Caminando por un trillo y al cruzar la carretera que iba al pueblo, vivían dos hermanos, Osvaldito y Eduardito Carmona. Eran más o menos de mi edad y se alegraban cuando llegaba yo; el “muchachito de la Habana”.

En la casa de los Carmona había varios árboles frutales, entre ellos una mata de mango jobo. Esta es una variedad de mango con un olor y sabor peculiar que, a la mayoría de las personas, no les gusta.

Recuerdo que, en aquella casa, el mango jobo era consumido solo por los puercos. En aquellos alrededores, tierra donde se daban muchísimas variedades deliciosas de mango, a nadie le gustaba el mango jobo. Pero a mí sí.

Cuando llegaba a casa de los Carmona, después de saludar, iba directo a la mata de mangos jobos. Y ahí, empezaba Osvaldito con la cantaleta: que por qué yo no comía de los filipinos, que comiera las mangas blancas, que por qué no probaba mejor el mango bizcochuelo que sabía tan bien (¡un Edén de mangos era San Diego!). Pero yo era sordo a aquellos reclamos. Lo mío era el mango jobo. Y ellos me miraban como a un bicho raro mientras yo me zampaba uno.

Con un “cantaito” en el hablar –“tú eres el que canta, habanero”, me ripostaban– Osvaldito, hablaba y me miraba con cariño. Yo to´ “embarrao’” y él, tartamudeando: “Carlito, los mangos jobos na-na-ma’ que lo comen los-los puercos”.

Cuando llegué a la adolescencia, dejé de ir a San Diego. A finales de los años setenta, mi anciana tía y su hija –que por fin se casó– se mudaron a La Habana. Mi vida, además, cogió por otros rumbos.

Después, en 1991, me fui de Cuba. Viví en diferentes ciudades de los Estados Unidos y he “chancleteado” bastante por el mundo. Pero siempre recordé con cariño aquellos días de mi niñez cuando el evento más importante del verano era pasarme unas semanas en aquel bohío, entre aquella gente buena.

El año pasado, después de más de cuarenta años de ausencia, por fin regresé a San Diego de los Baños. Fui a visitar a los tíos y parientes que todavía me quedan allí. De paso, llevé a mi hijo mayor, para que conociera el terruño de sus ancestros y los lindos campos que yo había recorrido de pequeño. En el lugar donde antiguamente vivía mi tía ya no había casas.

FILAS DE DATOS
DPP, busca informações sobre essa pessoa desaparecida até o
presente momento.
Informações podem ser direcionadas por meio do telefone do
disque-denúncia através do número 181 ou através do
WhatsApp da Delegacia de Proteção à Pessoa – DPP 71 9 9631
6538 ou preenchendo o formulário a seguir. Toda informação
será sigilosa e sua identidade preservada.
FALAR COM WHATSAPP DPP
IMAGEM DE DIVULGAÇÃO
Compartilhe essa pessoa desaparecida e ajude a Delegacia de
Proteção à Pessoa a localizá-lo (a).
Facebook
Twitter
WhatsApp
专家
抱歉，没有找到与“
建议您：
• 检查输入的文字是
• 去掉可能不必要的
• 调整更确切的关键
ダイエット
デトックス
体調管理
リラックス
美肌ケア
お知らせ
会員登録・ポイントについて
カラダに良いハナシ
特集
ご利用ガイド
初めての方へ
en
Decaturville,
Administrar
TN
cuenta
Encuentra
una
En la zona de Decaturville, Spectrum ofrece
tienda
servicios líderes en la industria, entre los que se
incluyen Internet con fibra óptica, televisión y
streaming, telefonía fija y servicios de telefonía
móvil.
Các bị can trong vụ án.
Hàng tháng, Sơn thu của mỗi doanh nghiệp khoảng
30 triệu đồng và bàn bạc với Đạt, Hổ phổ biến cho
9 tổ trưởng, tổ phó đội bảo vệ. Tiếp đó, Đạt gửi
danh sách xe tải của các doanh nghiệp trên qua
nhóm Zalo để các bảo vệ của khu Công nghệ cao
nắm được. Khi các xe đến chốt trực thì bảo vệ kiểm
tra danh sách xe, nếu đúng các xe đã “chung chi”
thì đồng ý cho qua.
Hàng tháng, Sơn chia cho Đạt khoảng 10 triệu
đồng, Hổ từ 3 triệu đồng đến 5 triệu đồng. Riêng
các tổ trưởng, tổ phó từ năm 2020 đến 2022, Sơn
--
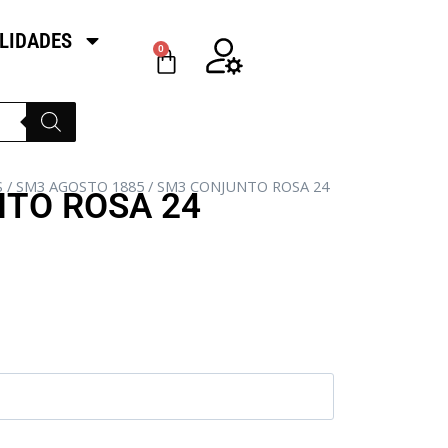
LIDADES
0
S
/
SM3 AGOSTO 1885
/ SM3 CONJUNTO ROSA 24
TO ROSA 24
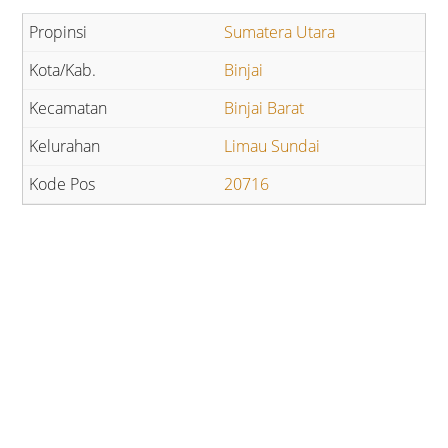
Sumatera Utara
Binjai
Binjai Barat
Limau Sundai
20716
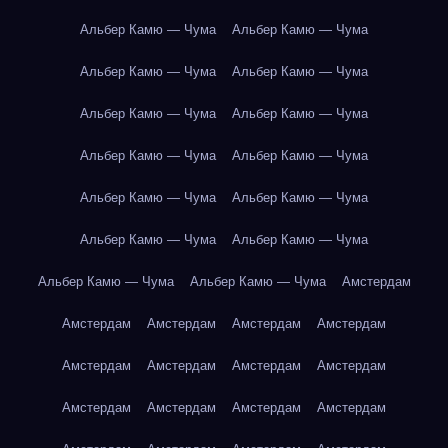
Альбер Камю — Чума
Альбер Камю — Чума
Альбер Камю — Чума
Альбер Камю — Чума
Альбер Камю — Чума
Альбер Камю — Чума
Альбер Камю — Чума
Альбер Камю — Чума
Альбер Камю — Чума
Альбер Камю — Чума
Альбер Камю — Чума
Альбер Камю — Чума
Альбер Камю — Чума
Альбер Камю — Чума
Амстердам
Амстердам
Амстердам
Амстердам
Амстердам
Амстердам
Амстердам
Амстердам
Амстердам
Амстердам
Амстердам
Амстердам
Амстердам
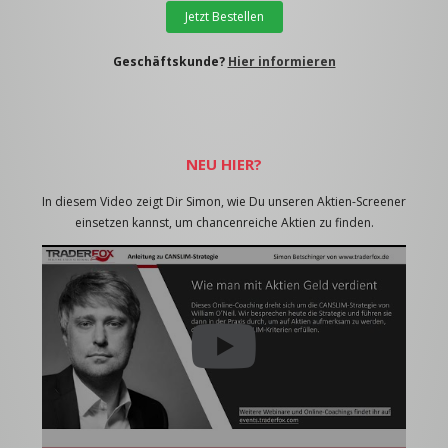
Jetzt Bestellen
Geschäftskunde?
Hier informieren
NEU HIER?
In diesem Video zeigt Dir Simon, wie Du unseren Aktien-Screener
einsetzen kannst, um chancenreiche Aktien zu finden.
* * *
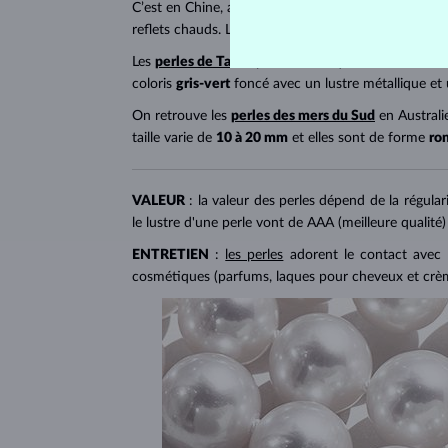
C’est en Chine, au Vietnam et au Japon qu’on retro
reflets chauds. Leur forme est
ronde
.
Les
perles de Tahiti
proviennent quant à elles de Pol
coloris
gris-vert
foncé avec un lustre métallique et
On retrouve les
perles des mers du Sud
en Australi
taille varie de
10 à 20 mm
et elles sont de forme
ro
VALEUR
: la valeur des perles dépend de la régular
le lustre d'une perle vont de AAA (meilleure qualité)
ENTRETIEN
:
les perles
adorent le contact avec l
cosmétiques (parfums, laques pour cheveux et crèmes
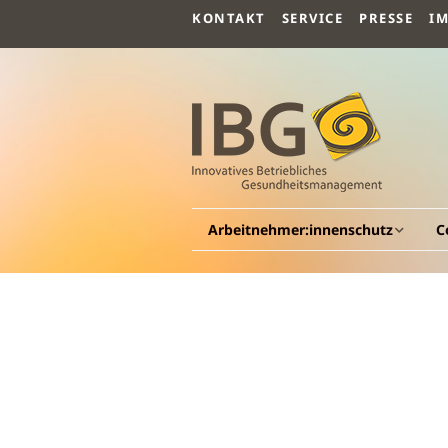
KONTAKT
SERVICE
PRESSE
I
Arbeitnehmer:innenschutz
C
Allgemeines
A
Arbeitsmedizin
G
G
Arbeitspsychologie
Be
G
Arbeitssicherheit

QUÉ PRODUCIR
Reproduzca el pasaje del relato sobre el mango jobo que comienza en las palabras "Recuerdo que, en" y concluye tras "Pero a mí sí.", sustituyendo "alrededores" por "contornos".

RESPUESTA SOLICITADA
Recuerdo que, en aquella casa, el mango jobo era consumido solo por los puercos. En aquellos contornos, tierra donde se daban muchísimas variedades deliciosas de mango, a nadie le gustaba el mango jobo. Pero a mí sí.